RDM and UKZN have signed a Memorandum of Agreement (MOA) to cooperate in the
development of new rocket propulsion technologies, including collaborating on a liquid
propellant rocket engine project named SAFFIRE.
The SAFFIRE initiative – South African First Integrated Rocket Engine – is a project created
by UKZN’s Aerospace Systems Research Group (ASReG). ASReG runs the only university-based launch vehicle propulsion programme in South Africa, and is supported by the Department of Science and Innovation (DSI). The immediate aim of SAFFIRE is the development of a compact rocket engine that can be clustered to power the first and second stages of a commercial small-satellite launch vehicle.
RDM will support the programme with element design, analysis and the manufacturing of key components, as well as the static evaluation of these rocket engines.
ASReG is located within UKZN’s Discipline of Mechanical Engineering where more than a dozen graduate students are currently enrolled in Masters and Doctoral degrees focusing on rocket engine design, turbomachinery and associated technologies, such as airframe design and launch systems. The research group’s two primary objectives are to; develop aerospace technologies related to rockets, spacecraft and turbomachine systems in support of an indigenous South African space launch capability, and develope highly skilled engineers for the South African aerospace industry.

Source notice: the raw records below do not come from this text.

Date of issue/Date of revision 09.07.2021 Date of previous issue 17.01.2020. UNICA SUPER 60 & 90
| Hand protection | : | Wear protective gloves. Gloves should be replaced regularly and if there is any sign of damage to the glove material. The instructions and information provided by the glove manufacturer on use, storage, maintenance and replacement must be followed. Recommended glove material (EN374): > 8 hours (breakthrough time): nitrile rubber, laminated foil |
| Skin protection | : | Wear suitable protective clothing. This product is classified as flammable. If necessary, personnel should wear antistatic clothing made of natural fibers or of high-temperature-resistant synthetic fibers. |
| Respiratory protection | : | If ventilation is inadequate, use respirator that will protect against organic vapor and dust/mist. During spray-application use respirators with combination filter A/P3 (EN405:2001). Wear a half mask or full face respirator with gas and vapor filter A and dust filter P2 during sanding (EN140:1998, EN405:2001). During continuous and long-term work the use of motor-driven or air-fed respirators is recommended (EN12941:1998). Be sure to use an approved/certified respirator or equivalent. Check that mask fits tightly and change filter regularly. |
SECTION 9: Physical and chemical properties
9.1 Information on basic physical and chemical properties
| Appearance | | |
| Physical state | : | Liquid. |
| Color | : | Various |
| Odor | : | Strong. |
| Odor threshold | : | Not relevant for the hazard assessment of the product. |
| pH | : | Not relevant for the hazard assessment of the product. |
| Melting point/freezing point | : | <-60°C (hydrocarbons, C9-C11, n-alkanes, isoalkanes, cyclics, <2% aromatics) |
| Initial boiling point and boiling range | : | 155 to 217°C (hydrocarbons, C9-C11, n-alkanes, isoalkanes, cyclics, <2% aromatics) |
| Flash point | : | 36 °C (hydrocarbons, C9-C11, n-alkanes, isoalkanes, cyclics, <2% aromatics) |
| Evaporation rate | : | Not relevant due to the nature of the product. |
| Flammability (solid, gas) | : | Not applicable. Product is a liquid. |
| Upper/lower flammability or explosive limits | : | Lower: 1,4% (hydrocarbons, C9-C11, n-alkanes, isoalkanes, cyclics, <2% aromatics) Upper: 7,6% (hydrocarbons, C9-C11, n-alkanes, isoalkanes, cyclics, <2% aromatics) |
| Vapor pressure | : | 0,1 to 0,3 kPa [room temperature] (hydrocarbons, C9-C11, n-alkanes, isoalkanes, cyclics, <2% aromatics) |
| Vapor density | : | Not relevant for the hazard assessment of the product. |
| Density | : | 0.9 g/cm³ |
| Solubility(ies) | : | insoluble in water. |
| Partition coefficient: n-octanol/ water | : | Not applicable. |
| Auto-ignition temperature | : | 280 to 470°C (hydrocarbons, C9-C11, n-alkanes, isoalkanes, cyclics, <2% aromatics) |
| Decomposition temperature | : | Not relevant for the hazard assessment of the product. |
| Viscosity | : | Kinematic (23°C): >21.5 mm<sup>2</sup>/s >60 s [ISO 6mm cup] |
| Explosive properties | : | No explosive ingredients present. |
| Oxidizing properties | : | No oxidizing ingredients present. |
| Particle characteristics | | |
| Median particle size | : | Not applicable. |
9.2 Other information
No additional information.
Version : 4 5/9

RDM, was the primary developer and manufacturer of the space launch propulsion systems for South Africa’s space programme. Solid rocket propulsion systems were used to launch payloads of more than 350 kg into low-Earth orbit. This programme was shelved in 1994 and the focus moved towards missile propulsion systems for inter alia Denel Dynamics’ Umkhonto, A-Darter, Ingwe and Mokopa missiles and other international clinets. The result thereof is that most of this strategic propulsion capability still exists within RDM today.